QUOTED PASSAGE:
= = =

The Roman Catholic Diocese of Taungngu (Lat: Diocesis Tunguensis) is a diocese of the Latin Church of the Roman Catholic Church in Taungoo, Myanmar. The current bishop is Isaac Danu, appointed in 1989.

History
Erected in 1870, the diocese has the distinction of being one of the oldest in all of Burma. Originally established as the Apostolic Vicariate of Eastern Burma, in 1927 the Vicariate was subdivided, and the Apostolic Prefecture of Kentung established. The Prefecture would eventually become the Diocese of Kengtung. At the same time, the old Vicariate was renamed the Apostolic Vicariate of Toungoo.

= = =

SUPPLIED DATA:
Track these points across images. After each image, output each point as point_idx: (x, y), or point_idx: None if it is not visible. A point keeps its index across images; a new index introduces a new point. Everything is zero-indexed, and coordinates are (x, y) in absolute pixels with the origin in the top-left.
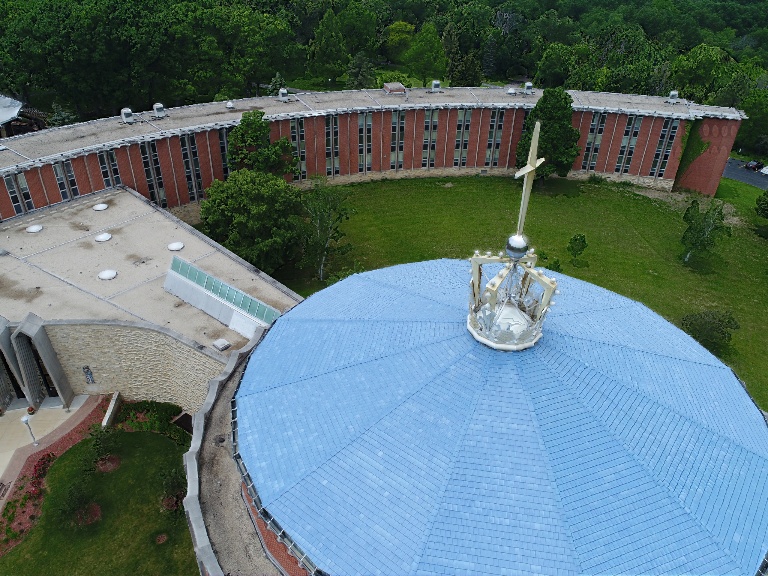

= = =

Continue the history of the Diocese of Taungngu from where it ends, picking up after its final sentence.

In 1955, the Vicariate was elevated to a full diocese. In 1961, the diocese would be again subdivided, and the diocese of Taunggyi, the future Archdiocese of Taunggyi established.

Finally in 1996, the diocese was renamed to the diocese of Taungngu. The diocese is currently suffragan to the Archdiocese of Taunggyi.

Ordinaries
Tancredi Conti (12 February 1882 Appointed - ) 
Rocco Tornatore (18 November 1889 Appointed - 1908 Died)
Vittorio Emanuele Sagrada (10 May 1908 Appointed - 1936 Retired)
Alfredo Lanfranconi (1 July 1937 Appointed - 26 November 1959 Died)
Sebastian U Shwe Yauk (21 March 1961 Appointed - 13 July 1988 Died) 
Isaac Danu (1 Sep 1989 Appointed - )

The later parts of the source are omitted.